A senior moment

I first heard of the Harward Center in summer of 2015 when I received an email from Ellen inviting me to apply to the Bonner Leadership program. I applied because I was interested in the program and community engagement, but also because I wasn’t coming to Bates as a member of a sports team or any other group, and I knew only one other student in my incoming class. I figured the Bonner Program would be a great way to ease the transition and find a purpose at Bates. I was right. . . The only problem was that I didn’t get accepted into the Bonner program.

Even so, I remained committed to working with the Harward Center, and even though I wasn’t in the program, Ellen and Marty remained committed to me. They helped me find my first placements with the Maine Volunteer Lawyers Project at the Lewiston District Court, and with the basketball team at the Boys and Girls Club in Auburn. Due to our mutual commitment, when a spot in the Bonner Program opened up in the winter of 2016, I was invited to join.

The Bonner Program and the Harward Center in general have given me the opportunity to work with so many different community organizations, meet so many friends, and learn from so many mentors—whether they are faculty, staff, students, or community members. As a result, community engagement has given me the ability to work and focus on issues of injustice—in particular, environmental justice—in tangible and serious ways, while still being able to recognize myself and confront my own privilege and identity in the appropriate spaces.

I will soon begin working in the for-profit sector as a litigation legal assistant at a corporate law firm. This new world will probably feel antithetical in many ways to the community-engaged experiences that have characterized my Bates years, but even in this context I hope to apply what I’ve learned from community-engaged scholarship, such as how to collaborate with and learn from the communities around me, how to identify and validate non-traditional sources of knowledge, and how to work for social justice.

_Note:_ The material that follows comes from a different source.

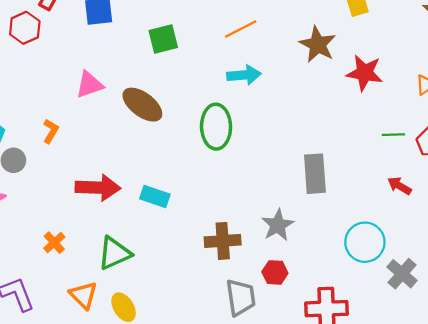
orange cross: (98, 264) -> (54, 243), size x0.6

As I reflect on Bates as part of my personal history, there are many moments and people who have shaped me. However, the one constant that has most defined my identity as a Bates student is community engagement through the Harward Center. For that I want to thank Ellen and Marty, as well as Darby, Kristen, Sam, Francis, Paige, Zsofia, all of my peers, and all of the community partners I have had the privilege to work with. I have learned so much from them. They have my endless gratitude.